Rob Gawthrop is an artist/musician who works with sound, film performance and theoretical writing. He is Head of Art at the Hull School of Art & Design, University of Lincolnshire & Humberside and is a founder member and Chair of Hull Time Based Arts.

Declan Sheehan is a screenwriter & critic. He has published reviews & features in Art & Text, Circa, Film West, Paris Photo and other journals; short film pieces in COIL & The Black Diamond (Trace, Liverpool Biennial of Contemporary Art); & catalogue essays on the artists Padraig Timoney & Locky Morris. Based at the Context Gallery in Derry, Ireland. He is currently researching Jean Luc-Godard’s 1963 feature Le Mepris for a planned PhD.

Katharine Meynell is an artist who has exhibited widely and lectures in Fine Art at Middlesex University.

Marina Grzinic received her Ph.D. at the Faculty of Philosophy, Ljubljana; she is a researcher at the Institute of Philosophy at the ZRC SAZU (Scientific and Research Center of the Slovenian Academy of Science and Art) Ljubljana and a freelance critic and curator. Her specialty is research of the new post socialist condition in art, culture and new media technology in the area once known as Eastern Europe. She is also involved in publishing and teaching about philosophical aspects of new technology and media (virtual reality, electronic media, time and space features).

Marcelyn Gow is an architect and artist currently based in Zurich Switzerland. She has exhibited in New York, Berlin and Stockholm. Her most recent exhibition as part of the group servo was Sample 4 at the UCLA School of Architecture, Los Angeles.

Vit Hopley & Yve Lomax. Since 1996 Vit Hopley and Yve Lomax have collaboratively produced a series of exhibitions and spoken performances which include Between Two Folds Ð an image and text installation (Gasworks Gallery 1996); Trope – image and voice (Cambridge Darkrooms Gallery 1997); Somewhere Unseen Ð an evening event of words and images (South London Gallery 1998); Making a Scene: Performativity and Performance in Contemporary Politics and Art Practice (Birmingham Institute of Art and Design 1999); Sleight of Hand (Five Years Gallery, London, 2000). They have had texts published in Make – the magazine of women’s art; Angelaki, the journal of theoretical humanities; and Performance Research.

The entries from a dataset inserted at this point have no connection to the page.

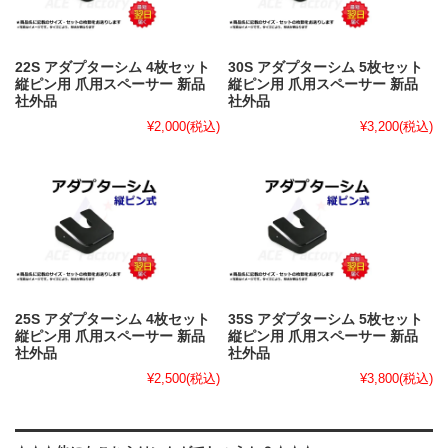
22S アダプターシム 4枚セット
30S アダプターシム 5枚セット
縦ピン用 爪用スペーサー 新品
縦ピン用 爪用スペーサー 新品
社外品
社外品
¥2,000
(税込)
¥3,200
(税込)
25S アダプターシム 4枚セット
35S アダプターシム 5枚セット
縦ピン用 爪用スペーサー 新品
縦ピン用 爪用スペーサー 新品
社外品
社外品
¥2,500
(税込)
¥3,800
(税込)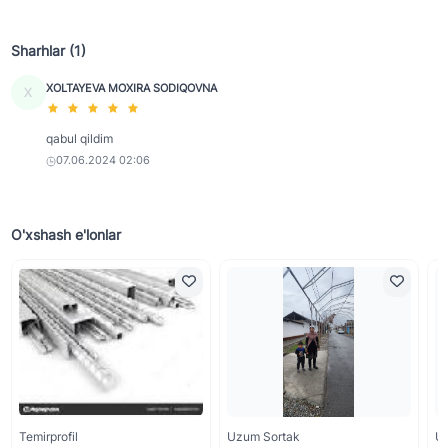
Sharhlar (1)
XOLTAYEVA MOXIRA SODIQOVNA
X
qabul qildim
07.06.2024 02:06
O'xshash e'lonlar
Temirprofil
Uzum Sortak
U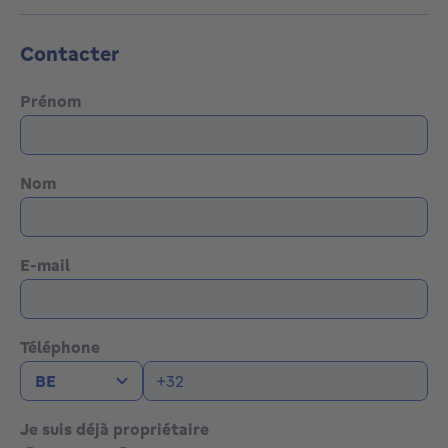
508.
Contacter
Prénom
Nom
E-mail
Téléphone
Je suis déjà propriétaire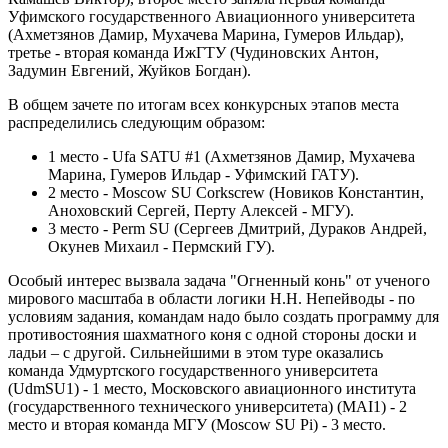
Уфимского государственного Авиационного университета
(Ахметзянов Дамир, Мухачева Марина, Гумеров Ильдар),
третье - вторая команда ИжГТУ (Чудиновских Антон,
Задумин Евгений, Жуйков Богдан).
В общем зачете по итогам всех конкурсных этапов места
распределились следующим образом:
1 место - Ufa SATU #1 (Ахметзянов Дамир, Мухачева
Марина, Гумеров Ильдар - Уфимский ГАТУ).
2 место - Moscow SU Corkscrew (Новиков Константин,
Аноховский Сергей, Перту Алексей - МГУ).
3 место - Perm SU (Сергеев Дмитрий, Дураков Андрей,
Окунев Михаил - Пермский ГУ).
Особый интерес вызвала задача "Огненный конь" от ученого
мирового масштаба в области логики Н.Н. Непейводы - по
условиям задания, командам надо было создать программу для
противостояния шахматного коня с одной стороны доски и
ладьи – с другой. Сильнейшими в этом туре оказались
команда Удмуртского государственного университета
(UdmSU1) - 1 место, Московского авиационного института
(государственного технического университета) (MAI1) - 2
место и вторая команда МГУ (Moscow SU Pi) - 3 место.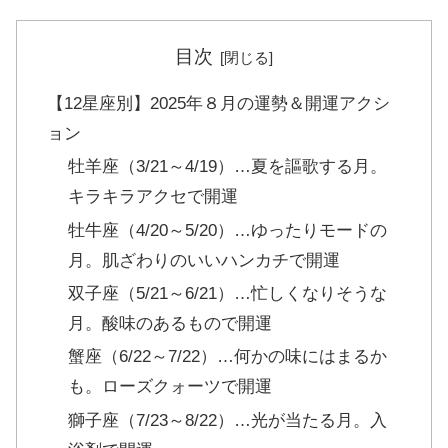
目次
【12星座別】2025年８月の運勢＆開運アクシ
ョン
牡羊座（3/21～4/19）…夏を謳歌する月。
キラキラアクセで開運
牡牛座（4/20～5/20）…ゆったりモードの
月。肌ざわりのいいハンカチで開運
双子座（5/21～6/21）…忙しくなりそうな
月。酸味のあるもので開運
蟹座（6/22～7/22）…何かの味にはまるか
も。ローズクォーツで開運
獅子座（7/23～8/22）…光が当たる月。入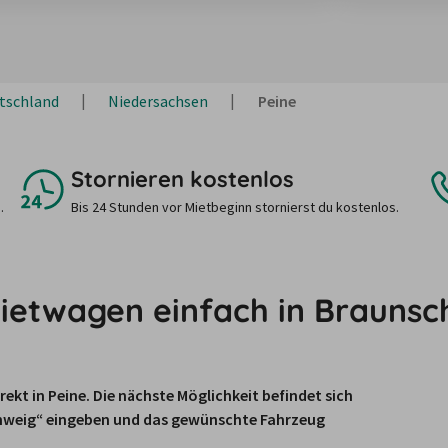
tschland
Niedersachsen
Peine
Stornieren kostenlos
.
Bis 24 Stunden vor Mietbeginn stornierst du kostenlos.
 Mietwagen einfach in Brauns
ekt in Peine. Die nächste Möglichkeit befindet sich 
hweig“ eingeben und das gewünschte Fahrzeug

Aaron Williamson. Performance artist, choreographer and writer Aaron Williamson takes a physical approach to performance art and installation that has been evolved in relation to his becoming deaf. Over the last ten years he has created 200 or more performances in Britain, Europe, Japan and North America. In 1997 he completed a Doctoral thesis on writing and bodily identity entitled Physiques of Inscription. Current projects include a performance installation Hearing Things that is the basis for a book publication by Bookworks in September 2000. Previous publications include A Holythroat Symposium (1993) and Cathedral Lung (1991). In 1998-99 he was Arts Council of England Fellow in Writing and Contemporary Art at Oxford University and is currently the recipient of a Live Art Bursary from London Arts Board.